Given request:
Return unchanged the lines in the rows below, starting with the line that contains "like h=11 m=13" and ending with the line that contains "Reads: 11,35", including both of those lines.

Raw records:
---*---

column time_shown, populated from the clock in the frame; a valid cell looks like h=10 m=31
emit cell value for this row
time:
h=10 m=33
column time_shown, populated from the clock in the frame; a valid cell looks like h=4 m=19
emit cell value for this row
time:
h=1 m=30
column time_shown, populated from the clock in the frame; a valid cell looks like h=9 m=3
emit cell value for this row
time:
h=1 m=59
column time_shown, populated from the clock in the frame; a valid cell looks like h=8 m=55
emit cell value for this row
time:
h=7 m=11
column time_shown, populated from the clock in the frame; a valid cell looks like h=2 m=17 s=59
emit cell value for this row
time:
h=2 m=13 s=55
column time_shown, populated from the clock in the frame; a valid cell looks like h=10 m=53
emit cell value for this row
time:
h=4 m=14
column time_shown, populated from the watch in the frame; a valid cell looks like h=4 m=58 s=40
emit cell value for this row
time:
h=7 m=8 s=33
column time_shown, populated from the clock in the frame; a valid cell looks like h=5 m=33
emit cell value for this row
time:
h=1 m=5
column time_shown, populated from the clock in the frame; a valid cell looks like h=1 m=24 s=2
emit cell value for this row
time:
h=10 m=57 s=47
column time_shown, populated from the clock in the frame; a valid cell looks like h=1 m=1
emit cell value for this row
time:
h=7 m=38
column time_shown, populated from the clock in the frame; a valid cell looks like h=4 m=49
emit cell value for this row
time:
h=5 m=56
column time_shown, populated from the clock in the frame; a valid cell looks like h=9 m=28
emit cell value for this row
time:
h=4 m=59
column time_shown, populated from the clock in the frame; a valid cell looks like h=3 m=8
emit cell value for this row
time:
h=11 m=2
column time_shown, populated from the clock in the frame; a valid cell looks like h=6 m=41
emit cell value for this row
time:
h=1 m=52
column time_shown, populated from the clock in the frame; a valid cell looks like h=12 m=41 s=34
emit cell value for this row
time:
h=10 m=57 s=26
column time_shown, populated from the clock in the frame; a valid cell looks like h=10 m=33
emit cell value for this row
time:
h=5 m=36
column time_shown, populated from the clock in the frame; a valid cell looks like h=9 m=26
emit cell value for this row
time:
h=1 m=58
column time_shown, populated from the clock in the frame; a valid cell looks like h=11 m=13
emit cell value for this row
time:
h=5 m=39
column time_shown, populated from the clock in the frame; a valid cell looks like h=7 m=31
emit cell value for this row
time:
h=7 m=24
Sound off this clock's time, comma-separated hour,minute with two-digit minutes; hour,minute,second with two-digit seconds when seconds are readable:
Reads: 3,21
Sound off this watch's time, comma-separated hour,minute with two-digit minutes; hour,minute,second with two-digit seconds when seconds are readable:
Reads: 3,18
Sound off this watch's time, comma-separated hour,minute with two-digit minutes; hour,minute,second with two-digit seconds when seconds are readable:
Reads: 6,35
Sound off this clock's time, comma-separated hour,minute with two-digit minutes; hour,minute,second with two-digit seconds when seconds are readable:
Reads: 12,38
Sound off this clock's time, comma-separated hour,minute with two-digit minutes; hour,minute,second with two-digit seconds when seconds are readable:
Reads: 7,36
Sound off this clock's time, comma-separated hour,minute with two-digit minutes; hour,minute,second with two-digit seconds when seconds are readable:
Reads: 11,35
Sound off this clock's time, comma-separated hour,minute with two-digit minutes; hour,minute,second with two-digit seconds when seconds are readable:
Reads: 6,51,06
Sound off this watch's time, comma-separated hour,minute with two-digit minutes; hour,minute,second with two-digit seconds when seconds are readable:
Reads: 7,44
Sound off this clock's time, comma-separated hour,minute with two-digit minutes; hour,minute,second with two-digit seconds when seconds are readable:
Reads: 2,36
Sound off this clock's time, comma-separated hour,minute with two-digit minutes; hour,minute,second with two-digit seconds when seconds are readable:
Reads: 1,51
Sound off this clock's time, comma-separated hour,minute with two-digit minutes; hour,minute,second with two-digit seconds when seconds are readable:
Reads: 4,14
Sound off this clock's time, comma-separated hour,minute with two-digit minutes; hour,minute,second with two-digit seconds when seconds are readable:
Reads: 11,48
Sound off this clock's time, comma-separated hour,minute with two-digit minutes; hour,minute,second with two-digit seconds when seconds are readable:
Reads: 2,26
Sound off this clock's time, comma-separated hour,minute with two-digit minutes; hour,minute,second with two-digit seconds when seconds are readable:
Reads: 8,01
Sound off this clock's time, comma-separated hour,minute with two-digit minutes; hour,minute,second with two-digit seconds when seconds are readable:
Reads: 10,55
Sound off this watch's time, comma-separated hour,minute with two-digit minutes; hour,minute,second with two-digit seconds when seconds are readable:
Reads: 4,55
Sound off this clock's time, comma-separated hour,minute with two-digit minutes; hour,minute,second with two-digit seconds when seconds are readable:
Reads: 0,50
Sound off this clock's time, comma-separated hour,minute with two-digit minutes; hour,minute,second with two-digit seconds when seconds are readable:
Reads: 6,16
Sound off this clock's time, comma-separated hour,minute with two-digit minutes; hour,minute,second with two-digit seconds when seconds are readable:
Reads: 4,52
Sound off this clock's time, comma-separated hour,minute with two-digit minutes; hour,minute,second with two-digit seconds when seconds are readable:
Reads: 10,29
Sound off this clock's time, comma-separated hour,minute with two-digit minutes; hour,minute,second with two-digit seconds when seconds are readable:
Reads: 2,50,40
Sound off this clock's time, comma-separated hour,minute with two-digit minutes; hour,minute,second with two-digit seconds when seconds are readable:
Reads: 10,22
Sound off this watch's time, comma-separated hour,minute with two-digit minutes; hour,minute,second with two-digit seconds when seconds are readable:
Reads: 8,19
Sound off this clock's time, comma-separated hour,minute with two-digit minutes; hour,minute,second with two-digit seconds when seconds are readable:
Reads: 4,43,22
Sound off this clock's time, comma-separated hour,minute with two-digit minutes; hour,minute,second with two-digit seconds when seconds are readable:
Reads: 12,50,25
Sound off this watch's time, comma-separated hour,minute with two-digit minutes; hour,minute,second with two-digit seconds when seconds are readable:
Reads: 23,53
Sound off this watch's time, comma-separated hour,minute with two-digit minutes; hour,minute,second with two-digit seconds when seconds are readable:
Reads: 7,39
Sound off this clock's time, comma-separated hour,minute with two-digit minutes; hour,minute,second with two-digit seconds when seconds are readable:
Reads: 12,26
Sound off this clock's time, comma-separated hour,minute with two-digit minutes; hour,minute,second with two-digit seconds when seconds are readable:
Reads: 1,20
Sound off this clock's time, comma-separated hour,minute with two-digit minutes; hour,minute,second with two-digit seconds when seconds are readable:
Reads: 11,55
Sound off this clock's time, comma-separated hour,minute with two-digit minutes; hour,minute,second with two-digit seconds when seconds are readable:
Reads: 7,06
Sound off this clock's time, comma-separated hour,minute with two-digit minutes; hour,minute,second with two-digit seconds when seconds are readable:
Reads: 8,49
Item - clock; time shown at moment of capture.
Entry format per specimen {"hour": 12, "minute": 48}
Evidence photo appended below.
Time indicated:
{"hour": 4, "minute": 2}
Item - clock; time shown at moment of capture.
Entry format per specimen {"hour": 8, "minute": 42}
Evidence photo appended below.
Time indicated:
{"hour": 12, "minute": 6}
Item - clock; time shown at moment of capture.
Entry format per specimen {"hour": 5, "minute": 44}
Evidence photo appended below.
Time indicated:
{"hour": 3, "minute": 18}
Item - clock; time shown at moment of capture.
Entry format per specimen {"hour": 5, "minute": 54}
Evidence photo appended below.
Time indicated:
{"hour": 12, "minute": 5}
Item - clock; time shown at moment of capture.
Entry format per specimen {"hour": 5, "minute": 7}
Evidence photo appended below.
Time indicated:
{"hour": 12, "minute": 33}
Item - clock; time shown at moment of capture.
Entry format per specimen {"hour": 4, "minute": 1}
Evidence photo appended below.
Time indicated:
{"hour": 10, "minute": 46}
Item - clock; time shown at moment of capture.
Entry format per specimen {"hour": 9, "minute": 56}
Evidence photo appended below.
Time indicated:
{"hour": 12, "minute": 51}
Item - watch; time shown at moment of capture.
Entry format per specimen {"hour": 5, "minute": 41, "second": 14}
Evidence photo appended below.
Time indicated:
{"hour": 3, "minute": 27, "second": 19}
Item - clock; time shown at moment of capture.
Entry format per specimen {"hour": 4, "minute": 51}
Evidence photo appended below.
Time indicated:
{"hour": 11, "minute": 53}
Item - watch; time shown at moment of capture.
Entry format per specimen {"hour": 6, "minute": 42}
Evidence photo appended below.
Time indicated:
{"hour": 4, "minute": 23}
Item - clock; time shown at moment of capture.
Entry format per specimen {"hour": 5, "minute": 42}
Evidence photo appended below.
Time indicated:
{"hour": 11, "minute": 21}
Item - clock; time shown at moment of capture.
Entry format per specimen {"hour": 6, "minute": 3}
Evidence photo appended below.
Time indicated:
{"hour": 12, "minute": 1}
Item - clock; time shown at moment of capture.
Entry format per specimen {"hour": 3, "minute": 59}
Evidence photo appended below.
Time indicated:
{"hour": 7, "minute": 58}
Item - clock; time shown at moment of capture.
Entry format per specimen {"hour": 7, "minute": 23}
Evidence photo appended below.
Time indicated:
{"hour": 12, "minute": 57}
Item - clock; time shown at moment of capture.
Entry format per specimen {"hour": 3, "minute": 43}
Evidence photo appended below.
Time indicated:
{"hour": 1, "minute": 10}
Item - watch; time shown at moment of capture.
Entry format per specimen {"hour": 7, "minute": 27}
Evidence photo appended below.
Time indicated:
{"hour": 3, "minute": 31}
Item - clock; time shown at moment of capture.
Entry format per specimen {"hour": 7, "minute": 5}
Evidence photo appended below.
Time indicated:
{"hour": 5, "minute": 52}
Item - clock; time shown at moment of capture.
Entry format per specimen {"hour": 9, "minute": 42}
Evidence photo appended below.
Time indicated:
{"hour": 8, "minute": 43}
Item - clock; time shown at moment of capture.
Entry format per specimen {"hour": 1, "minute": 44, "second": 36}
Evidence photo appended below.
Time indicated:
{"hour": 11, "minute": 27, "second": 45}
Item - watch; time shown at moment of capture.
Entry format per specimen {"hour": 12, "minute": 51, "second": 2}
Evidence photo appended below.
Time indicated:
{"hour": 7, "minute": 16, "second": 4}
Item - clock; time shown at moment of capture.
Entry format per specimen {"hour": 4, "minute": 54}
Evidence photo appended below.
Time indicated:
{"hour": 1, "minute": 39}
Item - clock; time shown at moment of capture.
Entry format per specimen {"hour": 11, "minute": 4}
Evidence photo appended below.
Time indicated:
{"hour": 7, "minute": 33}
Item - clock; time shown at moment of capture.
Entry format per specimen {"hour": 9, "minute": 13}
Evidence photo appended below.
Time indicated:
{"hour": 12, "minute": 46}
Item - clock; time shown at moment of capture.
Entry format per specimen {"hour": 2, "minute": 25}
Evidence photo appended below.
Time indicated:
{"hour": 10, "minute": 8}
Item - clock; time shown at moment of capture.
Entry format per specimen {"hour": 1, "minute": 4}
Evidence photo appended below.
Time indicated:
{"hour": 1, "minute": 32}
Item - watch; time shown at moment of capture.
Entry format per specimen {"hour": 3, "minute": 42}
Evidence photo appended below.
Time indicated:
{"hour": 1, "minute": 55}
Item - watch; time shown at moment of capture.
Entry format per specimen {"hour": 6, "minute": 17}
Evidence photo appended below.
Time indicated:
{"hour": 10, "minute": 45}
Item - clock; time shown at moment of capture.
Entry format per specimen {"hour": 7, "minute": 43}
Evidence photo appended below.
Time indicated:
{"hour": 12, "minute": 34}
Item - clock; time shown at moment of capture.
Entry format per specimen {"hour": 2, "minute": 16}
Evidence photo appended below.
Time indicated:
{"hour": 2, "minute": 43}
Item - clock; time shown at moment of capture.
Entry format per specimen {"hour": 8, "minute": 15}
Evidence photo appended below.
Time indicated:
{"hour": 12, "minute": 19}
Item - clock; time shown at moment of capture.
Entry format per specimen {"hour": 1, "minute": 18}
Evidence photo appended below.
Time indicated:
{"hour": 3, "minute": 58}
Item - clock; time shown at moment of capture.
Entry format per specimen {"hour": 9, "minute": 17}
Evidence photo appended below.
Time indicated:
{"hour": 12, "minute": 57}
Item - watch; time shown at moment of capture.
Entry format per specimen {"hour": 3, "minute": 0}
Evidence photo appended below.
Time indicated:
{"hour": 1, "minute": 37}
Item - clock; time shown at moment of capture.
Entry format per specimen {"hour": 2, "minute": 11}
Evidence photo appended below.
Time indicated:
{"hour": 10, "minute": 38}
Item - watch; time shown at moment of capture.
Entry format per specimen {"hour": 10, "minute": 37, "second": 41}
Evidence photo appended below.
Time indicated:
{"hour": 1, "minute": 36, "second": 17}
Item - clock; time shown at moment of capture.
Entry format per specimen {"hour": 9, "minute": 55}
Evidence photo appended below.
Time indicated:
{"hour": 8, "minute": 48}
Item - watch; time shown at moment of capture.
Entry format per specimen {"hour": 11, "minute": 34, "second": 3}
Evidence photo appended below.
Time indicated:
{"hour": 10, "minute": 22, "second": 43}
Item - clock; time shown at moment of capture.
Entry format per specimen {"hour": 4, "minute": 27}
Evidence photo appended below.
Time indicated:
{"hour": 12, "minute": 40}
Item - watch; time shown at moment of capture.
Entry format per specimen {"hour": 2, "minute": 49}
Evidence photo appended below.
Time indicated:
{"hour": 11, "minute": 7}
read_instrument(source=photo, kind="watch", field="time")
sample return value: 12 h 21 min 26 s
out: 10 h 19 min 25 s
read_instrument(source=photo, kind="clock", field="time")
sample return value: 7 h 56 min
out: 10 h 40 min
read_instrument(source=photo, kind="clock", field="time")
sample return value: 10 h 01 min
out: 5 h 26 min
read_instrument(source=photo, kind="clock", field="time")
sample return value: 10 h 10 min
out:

---*---

Answer for the task:
column time_shown, populated from the clock in the frame; a valid cell looks like h=11 m=13
emit cell value for this row
time:
h=5 m=39
column time_shown, populated from the clock in the frame; a valid cell looks like h=7 m=31
emit cell value for this row
time:
h=7 m=24
Sound off this clock's time, comma-separated hour,minute with two-digit minutes; hour,minute,second with two-digit seconds when seconds are readable:
Reads: 3,21
Sound off this watch's time, comma-separated hour,minute with two-digit minutes; hour,minute,second with two-digit seconds when seconds are readable:
Reads: 3,18
Sound off this watch's time, comma-separated hour,minute with two-digit minutes; hour,minute,second with two-digit seconds when seconds are readable:
Reads: 6,35
Sound off this clock's time, comma-separated hour,minute with two-digit minutes; hour,minute,second with two-digit seconds when seconds are readable:
Reads: 12,38
Sound off this clock's time, comma-separated hour,minute with two-digit minutes; hour,minute,second with two-digit seconds when seconds are readable:
Reads: 7,36
Sound off this clock's time, comma-separated hour,minute with two-digit minutes; hour,minute,second with two-digit seconds when seconds are readable:
Reads: 11,35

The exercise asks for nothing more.